DLA responded that the neutral past performance rating was reasonable in part because only one recent and relevant reference was provided for ECUC’s VP-Ops. According to DLA, the VP-Ops was the only ECUC manager proposed who had experience working in ?Utility Privatized sector at various bases” and that ECUC failed to identify any corporate experience performing operations and maintenance work on a water and wastewater utility system. DLA also explained that it had responded to a request for clarification by stating that it had determined that one manager’s past performance was not sufficient to earn a different rating.

The GAO made short work of the agency’s arguments, noting that despite the RFP’s clear statement that offerors could establish their past performance by proposing management personnel with a successful record of past performance on relevant, recent contracts, nothing in the contemporaneous record shows that DLA considered the past performance of ECUC’s VP-Ops. Instead, the GAO found the record to show that DLA concluded that the past performance of the VP-Ops was not relevant because it was the past performance of an individual, rather than the company as a whole. On this record, the GAO sustained the protest, finding that DLA failed to consider the past performance of ECUC’s management personnel, as required by the solicitation.

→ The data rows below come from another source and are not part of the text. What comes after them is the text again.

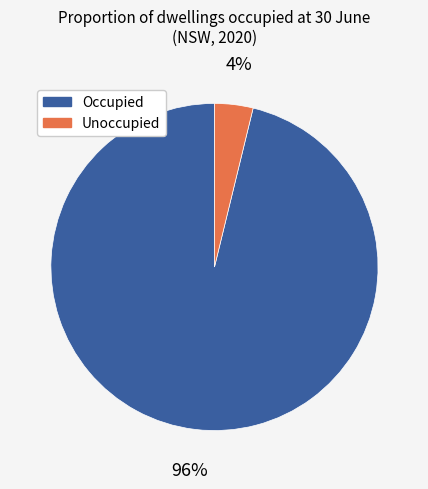

Which slice is the largest?

Occupied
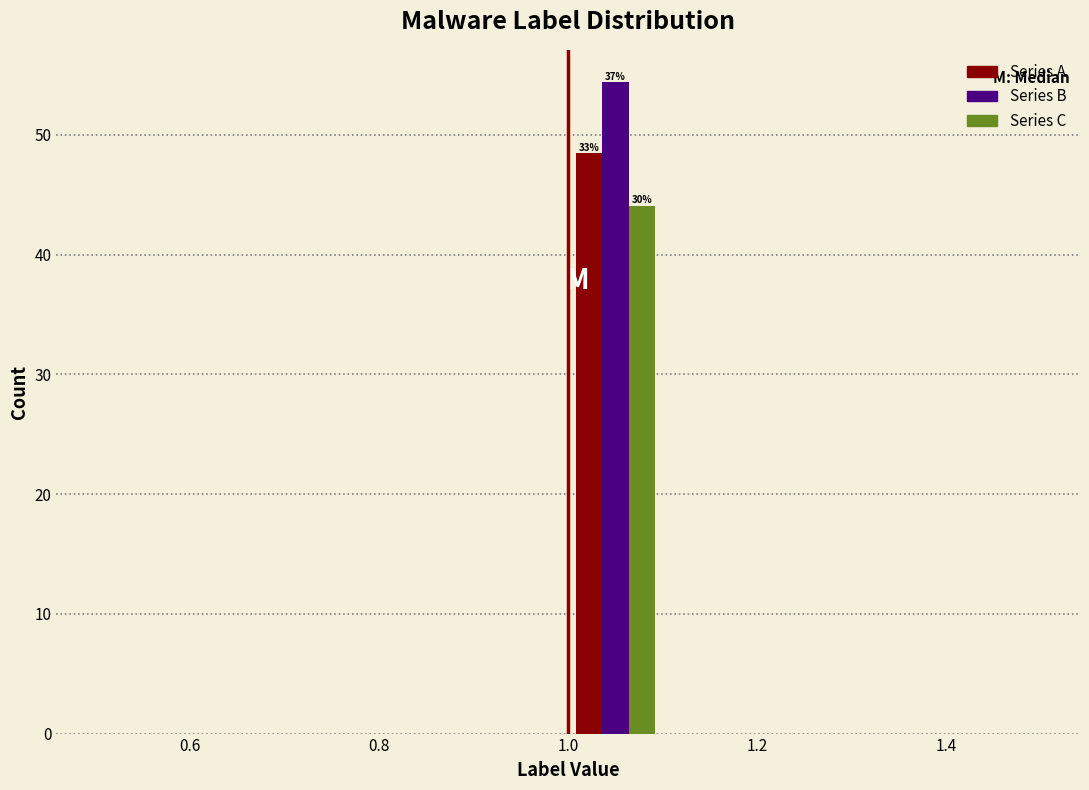

In the Series B series, which range on the x-axis has the tallest bar?

1.0 to 1.1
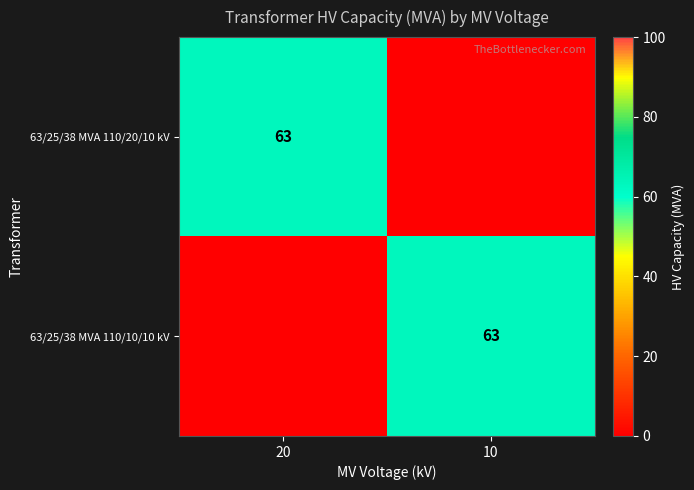

The value of 63/25/38 MVA 110/20/10 kV at 20 is 31. True or false?

False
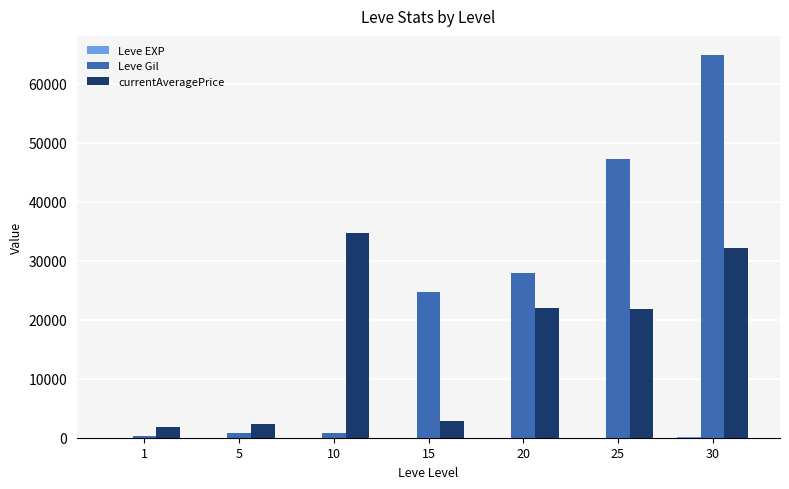

How many data points does each series have?

7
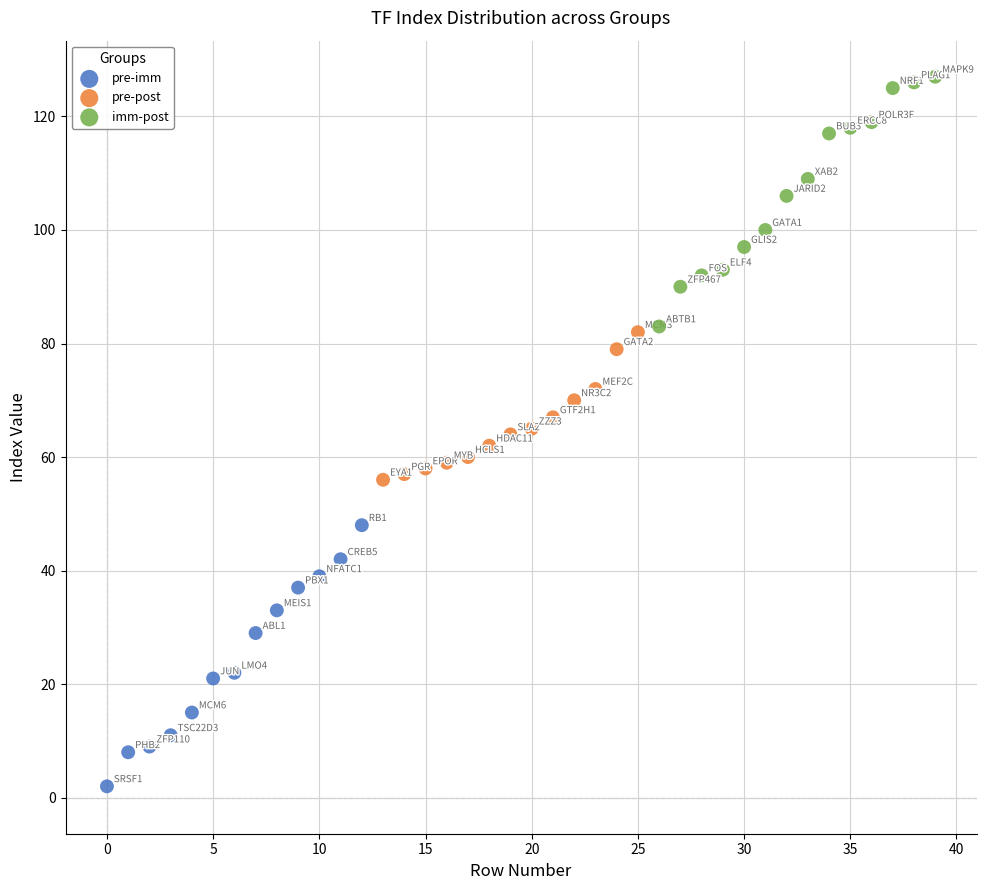

Which series reaches the minimum Y coordinate?

pre-imm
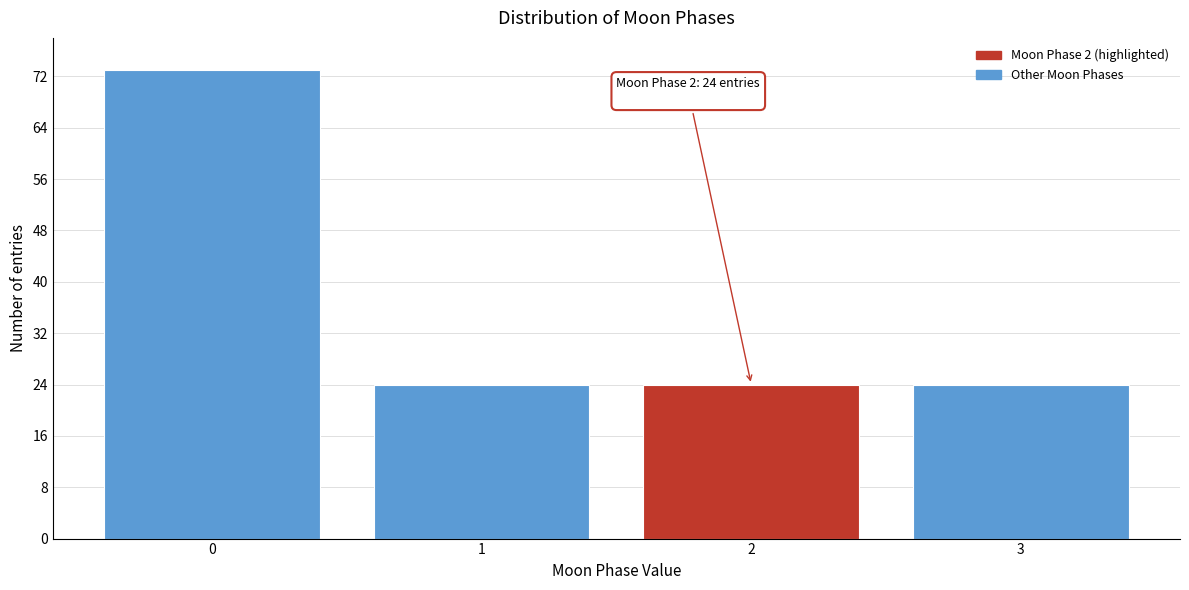

Reading right to left, list all the values displayed in this chart.

24	24	24	73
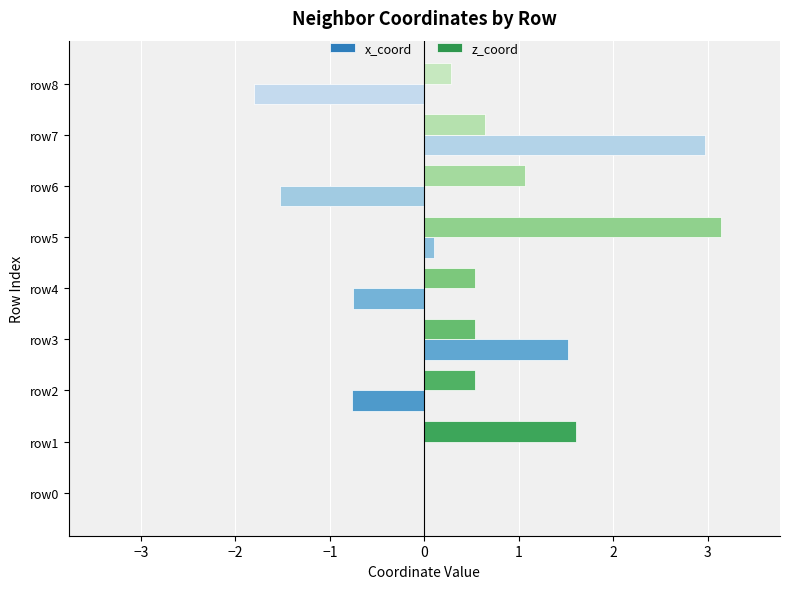

The z_coord series shows 0.4 at row1. True or false?

False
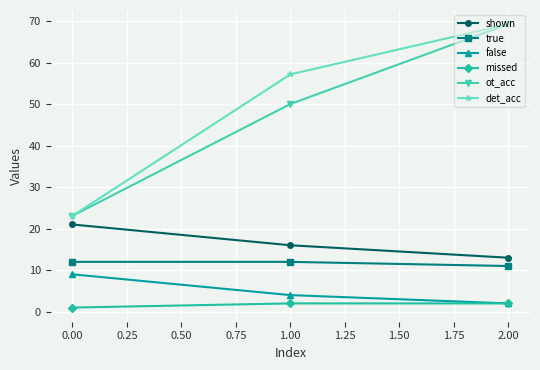

What is the label of the 1st point from the right?

2.00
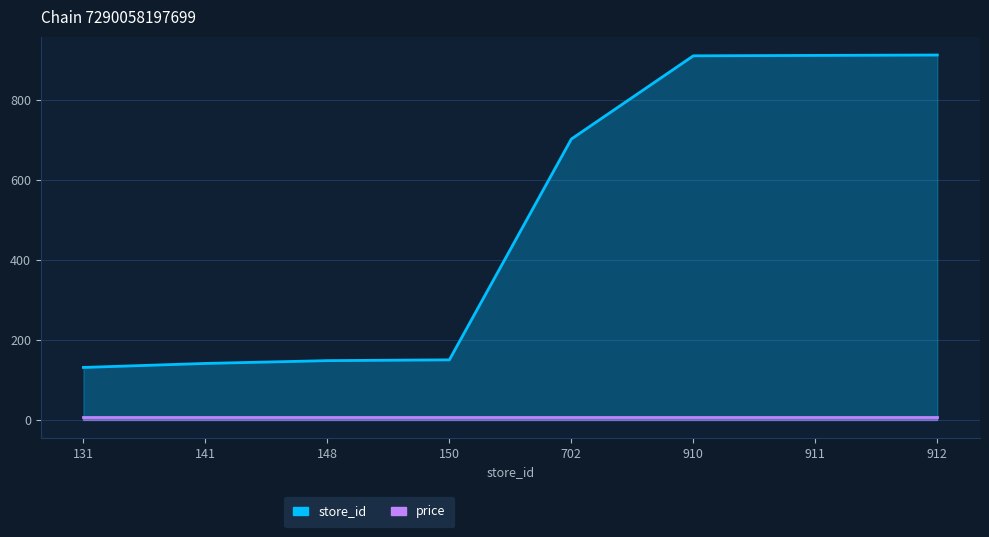

Where does the data first go above 702?

910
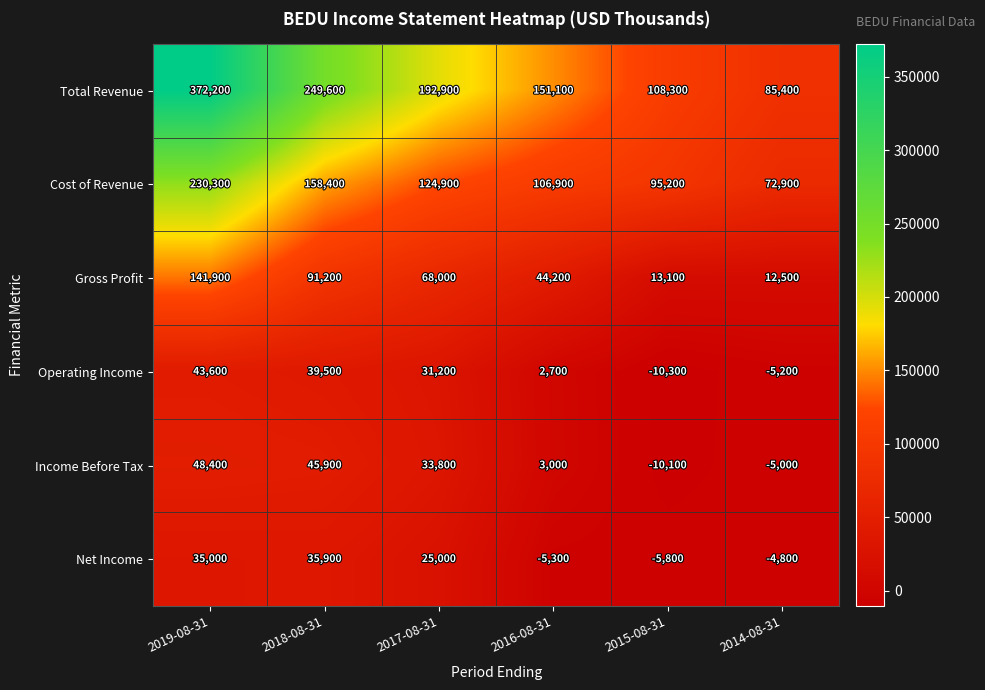

How many categories are shown in the chart?

6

While the decision is unclear as to when ECUC first identified the agency’s deviation from the RFP, some indication of the error was presumably obvious from the award notice and/or debriefing information provided to ECUC. Given ECUC’s reliance on past performance references for its VP-Ops, a neutral rating for that factor raised an early red flag suggesting that DLA had not followed the RFP terms. Of course, not every RFP violation is this clear from the outset. But disappointed offerors need to look for agency departures from the solicitation early as well as often--and follow up on any red flags that appear.